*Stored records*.
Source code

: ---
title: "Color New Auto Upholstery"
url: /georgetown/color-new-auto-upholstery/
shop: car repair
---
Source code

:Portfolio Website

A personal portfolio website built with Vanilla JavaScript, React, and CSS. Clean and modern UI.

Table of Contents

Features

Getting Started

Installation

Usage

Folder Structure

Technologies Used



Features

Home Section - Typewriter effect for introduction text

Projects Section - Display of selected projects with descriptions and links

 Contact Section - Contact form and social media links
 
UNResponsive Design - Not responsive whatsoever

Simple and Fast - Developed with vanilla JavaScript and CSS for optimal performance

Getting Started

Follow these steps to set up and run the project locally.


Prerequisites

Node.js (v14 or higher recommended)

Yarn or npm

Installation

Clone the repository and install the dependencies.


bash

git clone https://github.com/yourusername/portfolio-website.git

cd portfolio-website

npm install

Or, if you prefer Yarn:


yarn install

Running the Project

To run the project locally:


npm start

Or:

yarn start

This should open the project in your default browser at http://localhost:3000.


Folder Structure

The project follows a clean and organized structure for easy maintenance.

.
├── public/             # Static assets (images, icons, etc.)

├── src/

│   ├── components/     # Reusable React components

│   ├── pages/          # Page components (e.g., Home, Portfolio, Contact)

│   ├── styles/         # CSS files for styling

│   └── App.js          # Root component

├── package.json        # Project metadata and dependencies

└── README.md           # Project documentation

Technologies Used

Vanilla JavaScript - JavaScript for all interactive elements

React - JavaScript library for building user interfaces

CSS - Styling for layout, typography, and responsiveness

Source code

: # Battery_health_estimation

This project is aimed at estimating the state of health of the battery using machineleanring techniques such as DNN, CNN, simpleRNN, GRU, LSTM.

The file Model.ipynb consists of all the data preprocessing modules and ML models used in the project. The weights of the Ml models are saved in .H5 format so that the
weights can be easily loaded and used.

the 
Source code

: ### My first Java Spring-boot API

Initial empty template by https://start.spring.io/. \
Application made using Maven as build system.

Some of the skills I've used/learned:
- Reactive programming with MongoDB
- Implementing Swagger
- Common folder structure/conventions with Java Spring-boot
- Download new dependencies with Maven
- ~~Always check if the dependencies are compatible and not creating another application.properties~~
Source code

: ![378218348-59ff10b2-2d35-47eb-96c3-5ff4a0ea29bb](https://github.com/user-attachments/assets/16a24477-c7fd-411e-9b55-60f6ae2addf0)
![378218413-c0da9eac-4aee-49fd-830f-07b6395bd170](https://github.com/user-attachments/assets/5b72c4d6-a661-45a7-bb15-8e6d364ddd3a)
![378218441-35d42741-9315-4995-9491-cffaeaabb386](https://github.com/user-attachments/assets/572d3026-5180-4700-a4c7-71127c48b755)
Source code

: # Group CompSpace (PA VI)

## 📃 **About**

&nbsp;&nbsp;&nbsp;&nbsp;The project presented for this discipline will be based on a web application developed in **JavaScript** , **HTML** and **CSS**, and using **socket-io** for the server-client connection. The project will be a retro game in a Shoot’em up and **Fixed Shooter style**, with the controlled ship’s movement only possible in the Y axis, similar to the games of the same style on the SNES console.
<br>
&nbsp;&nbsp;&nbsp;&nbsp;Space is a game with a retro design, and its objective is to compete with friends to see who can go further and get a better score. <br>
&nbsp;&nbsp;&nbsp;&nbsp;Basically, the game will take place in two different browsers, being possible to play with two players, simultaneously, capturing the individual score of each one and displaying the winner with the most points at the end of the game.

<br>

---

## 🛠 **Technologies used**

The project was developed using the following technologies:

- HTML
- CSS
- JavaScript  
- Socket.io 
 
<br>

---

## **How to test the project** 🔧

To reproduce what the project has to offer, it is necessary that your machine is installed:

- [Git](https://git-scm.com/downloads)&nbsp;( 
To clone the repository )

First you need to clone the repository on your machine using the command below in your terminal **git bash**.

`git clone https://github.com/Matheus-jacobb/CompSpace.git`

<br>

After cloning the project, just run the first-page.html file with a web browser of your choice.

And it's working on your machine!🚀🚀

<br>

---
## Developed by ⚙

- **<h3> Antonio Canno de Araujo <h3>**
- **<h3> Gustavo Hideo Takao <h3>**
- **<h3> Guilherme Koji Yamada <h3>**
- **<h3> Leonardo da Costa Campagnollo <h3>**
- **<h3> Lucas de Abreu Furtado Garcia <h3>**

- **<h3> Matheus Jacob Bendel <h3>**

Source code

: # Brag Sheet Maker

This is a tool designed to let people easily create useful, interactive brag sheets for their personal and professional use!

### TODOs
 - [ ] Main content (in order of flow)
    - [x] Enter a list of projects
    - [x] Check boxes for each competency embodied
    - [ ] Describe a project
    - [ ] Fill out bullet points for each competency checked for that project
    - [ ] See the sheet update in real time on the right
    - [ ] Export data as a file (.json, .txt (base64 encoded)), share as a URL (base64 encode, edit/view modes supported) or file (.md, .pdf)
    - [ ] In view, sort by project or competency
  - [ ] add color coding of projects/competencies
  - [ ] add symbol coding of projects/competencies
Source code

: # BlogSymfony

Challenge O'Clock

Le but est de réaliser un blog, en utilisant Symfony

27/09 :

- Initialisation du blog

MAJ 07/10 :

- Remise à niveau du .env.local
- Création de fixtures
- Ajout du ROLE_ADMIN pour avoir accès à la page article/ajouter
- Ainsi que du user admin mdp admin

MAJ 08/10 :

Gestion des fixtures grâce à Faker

*Assignment*. Every entry should be given again exactly as written.

*Task answer*.
Source code

: ---
title: "Color New Auto Upholstery"
url: /georgetown/color-new-auto-upholstery/
shop: car repair
---
Source code

:Portfolio Website

A personal portfolio website built with Vanilla JavaScript, React, and CSS. Clean and modern UI.

Table of Contents

Features

Getting Started

Installation

Usage

Folder Structure

Technologies Used



Features

Home Section - Typewriter effect for introduction text

Projects Section - Display of selected projects with descriptions and links

 Contact Section - Contact form and social media links
 
UNResponsive Design - Not responsive whatsoever

Simple and Fast - Developed with vanilla JavaScript and CSS for optimal performance

Getting Started

Follow these steps to set up and run the project locally.


Prerequisites

Node.js (v14 or higher recommended)

Yarn or npm

Installation

Clone the repository and install the dependencies.


bash

git clone https://github.com/yourusername/portfolio-website.git

cd portfolio-website

npm install

Or, if you prefer Yarn:


yarn install

Running the Project

To run the project locally:


npm start

Or:

yarn start

This should open the project in your default browser at http://localhost:3000.


Folder Structure

The project follows a clean and organized structure for easy maintenance.

.
├── public/             # Static assets (images, icons, etc.)

├── src/

│   ├── components/     # Reusable React components

│   ├── pages/          # Page components (e.g., Home, Portfolio, Contact)

│   ├── styles/         # CSS files for styling

│   └── App.js          # Root component

├── package.json        # Project metadata and dependencies

└── README.md           # Project documentation

Technologies Used

Vanilla JavaScript - JavaScript for all interactive elements

React - JavaScript library for building user interfaces

CSS - Styling for layout, typography, and responsiveness

Source code

: # Battery_health_estimation

This project is aimed at estimating the state of health of the battery using machineleanring techniques such as DNN, CNN, simpleRNN, GRU, LSTM.

The file Model.ipynb consists of all the data preprocessing modules and ML models used in the project. The weights of the Ml models are saved in .H5 format so that the
weights can be easily loaded and used.

the 
Source code

: ### My first Java Spring-boot API

Initial empty template by https://start.spring.io/. \
Application made using Maven as build system.

Some of the skills I've used/learned:
- Reactive programming with MongoDB
- Implementing Swagger
- Common folder structure/conventions with Java Spring-boot
- Download new dependencies with Maven
- ~~Always check if the dependencies are compatible and not creating another application.properties~~
Source code

: ![378218348-59ff10b2-2d35-47eb-96c3-5ff4a0ea29bb](https://github.com/user-attachments/assets/16a24477-c7fd-411e-9b55-60f6ae2addf0)
![378218413-c0da9eac-4aee-49fd-830f-07b6395bd170](https://github.com/user-attachments/assets/5b72c4d6-a661-45a7-bb15-8e6d364ddd3a)
![378218441-35d42741-9315-4995-9491-cffaeaabb386](https://github.com/user-attachments/assets/572d3026-5180-4700-a4c7-71127c48b755)
Source code

: # Group CompSpace (PA VI)

## 📃 **About**

&nbsp;&nbsp;&nbsp;&nbsp;The project presented for this discipline will be based on a web application developed in **JavaScript** , **HTML** and **CSS**, and using **socket-io** for the server-client connection. The project will be a retro game in a Shoot’em up and **Fixed Shooter style**, with the controlled ship’s movement only possible in the Y axis, similar to the games of the same style on the SNES console.
<br>
&nbsp;&nbsp;&nbsp;&nbsp;Space is a game with a retro design, and its objective is to compete with friends to see who can go further and get a better score. <br>
&nbsp;&nbsp;&nbsp;&nbsp;Basically, the game will take place in two different browsers, being possible to play with two players, simultaneously, capturing the individual score of each one and displaying the winner with the most points at the end of the game.

<br>

---

## 🛠 **Technologies used**

The project was developed using the following technologies:

- HTML
- CSS
- JavaScript  
- Socket.io 
 
<br>

---

## **How to test the project** 🔧

To reproduce what the project has to offer, it is necessary that your machine is installed:

- [Git](https://git-scm.com/downloads)&nbsp;( 
To clone the repository )

First you need to clone the repository on your machine using the command below in your terminal **git bash**.

`git clone https://github.com/Matheus-jacobb/CompSpace.git`

<br>

After cloning the project, just run the first-page.html file with a web browser of your choice.

And it's working on your machine!🚀🚀

<br>

---
## Developed by ⚙

- **<h3> Antonio Canno de Araujo <h3>**
- **<h3> Gustavo Hideo Takao <h3>**
- **<h3> Guilherme Koji Yamada <h3>**
- **<h3> Leonardo da Costa Campagnollo <h3>**
- **<h3> Lucas de Abreu Furtado Garcia <h3>**

- **<h3> Matheus Jacob Bendel <h3>**

Source code

: # Brag Sheet Maker

This is a tool designed to let people easily create useful, interactive brag sheets for their personal and professional use!

### TODOs
 - [ ] Main content (in order of flow)
    - [x] Enter a list of projects
    - [x] Check boxes for each competency embodied
    - [ ] Describe a project
    - [ ] Fill out bullet points for each competency checked for that project
    - [ ] See the sheet update in real time on the right
    - [ ] Export data as a file (.json, .txt (base64 encoded)), share as a URL (base64 encode, edit/view modes supported) or file (.md, .pdf)
    - [ ] In view, sort by project or competency
  - [ ] add color coding of projects/competencies
  - [ ] add symbol coding of projects/competencies
Source code

: # BlogSymfony

Challenge O'Clock

Le but est de réaliser un blog, en utilisant Symfony

27/09 :

- Initialisation du blog

MAJ 07/10 :

- Remise à niveau du .env.local
- Création de fixtures
- Ajout du ROLE_ADMIN pour avoir accès à la page article/ajouter
- Ainsi que du user admin mdp admin

MAJ 08/10 :

Gestion des fixtures grâce à Faker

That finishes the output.